First of all, it is important to distinguish between multiple things, all of which are often called 'forks'.
- The existence of two or more competing versions of history. These happen unintentionally in proof-of-work consensus systems when two miners produce a candidate block around the same time. These get resolved automatically.
- Software projects branching off from another one. These are not generally (but could be) associated with a change to the ledger/rules.
- A change in the rules about the validity of blocks (which additions to the ledger are accepted).

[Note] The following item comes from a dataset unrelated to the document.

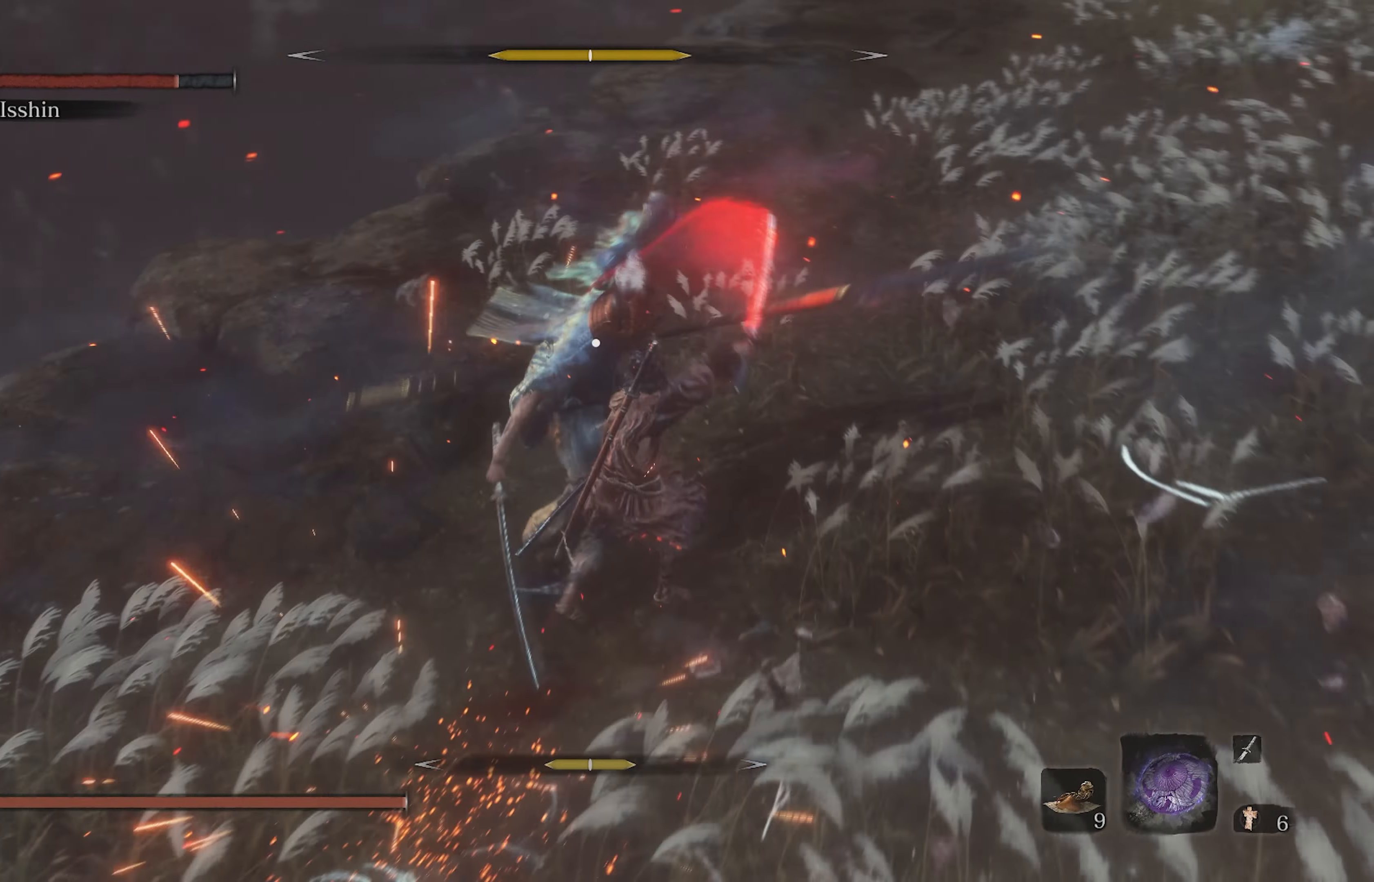
{"buttons": [], "left_stick": "center", "right_stick": "center", "events": [[67, "R1", "up"]]}
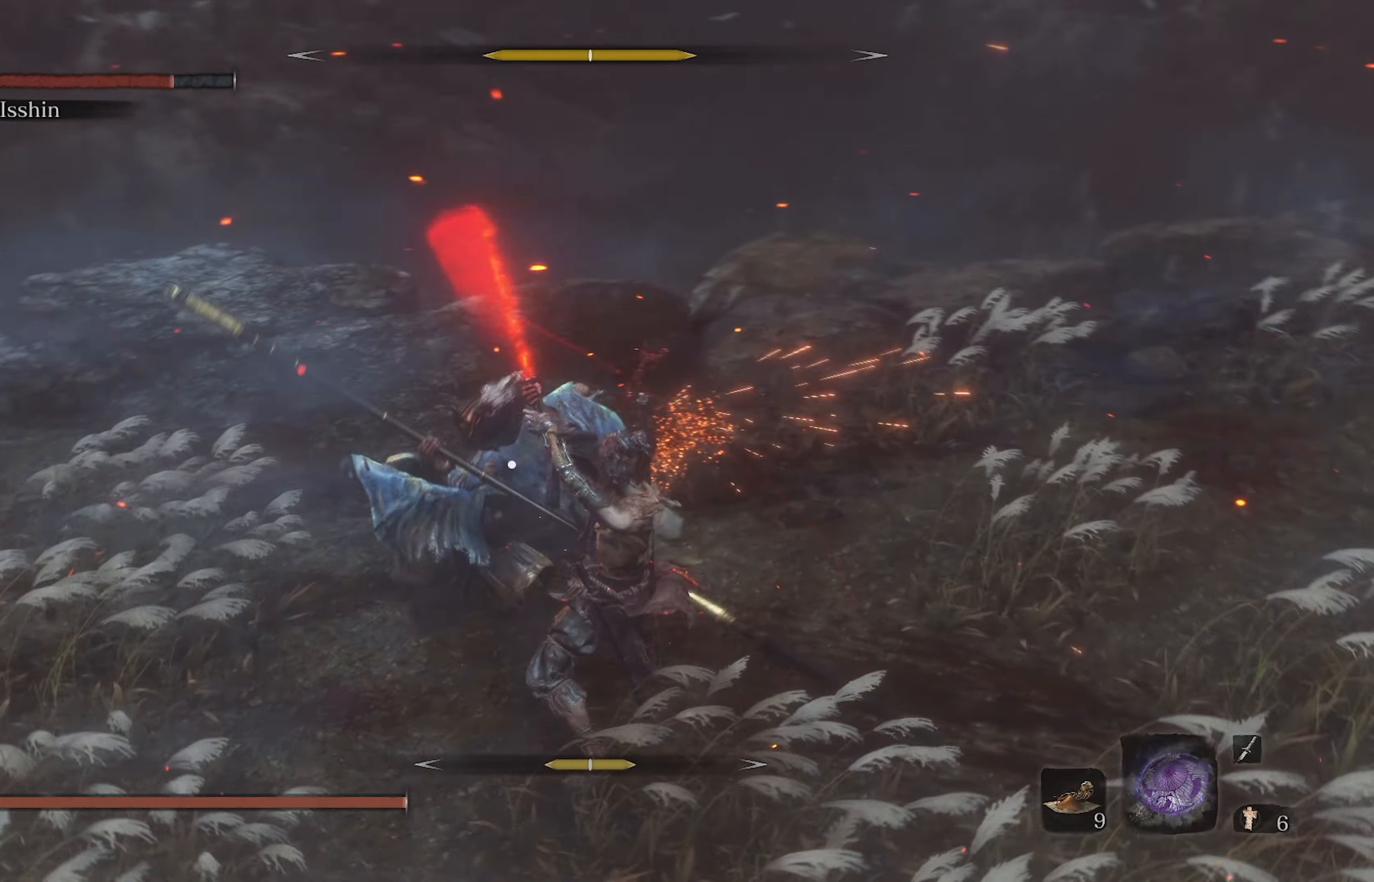
{"buttons": [], "left_stick": "center", "right_stick": "center", "events": [[333, "L1", "down"], [500, "L1", "up"]]}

My view is that in a perfect world, (3) would never be necessary. We would all agree on what properties the system should have, encode those into software, and never touch those rules again. Reality is different of course, and sometimes changes to the system's rules are necessary - due to improve the technology, or to prevent against certain weaknesses or attacks. However, I do feel that cryptocurrencies (in general, as a research topic) intend to approach that goal, and are an experiment in building a system that lacks the need for human control. One of its value propositions is the prospect of creating a monetary system that is beyond control.
So how do we accomplish that? Clearly developers of node software that implements these rules have a strong influence over how it works. However, this influence is not absolute control. When you run a fully validating node, it comes with certain rules programmed in. It won't ever accept a chain of blocks that doesn't satisfy those rules. Only its operator can change that software to another version which has different rules. Developers can of course publish new versions that changes things, but they need to take into account that not everyone may update. Depending on the type of change, if significant (and not necessary large) parts of the ecosystem choose to not adopt an update, this can cause the ledger to split (where the result is 2 separate currencies, with each pre-existing coin spendable once on both sides). This risk is a strong deterrent to adopting changes, unless it is clear that those changes will be universally accepted.
So to answer your question:
Who are these people and how who holds them accountable?
You are.
Cryptocurrencies have the unique property that all of the system's rules are verifiable by everyone. By running software that implements the rules you want, you know that the system maintains those properties. Anyone who wishes to change these will at least need to convince you to change your software (this is why Bitcoin Core intentionally does not have an auto-update function, for example - it would place far too much power in whomever has control over the auto-update server).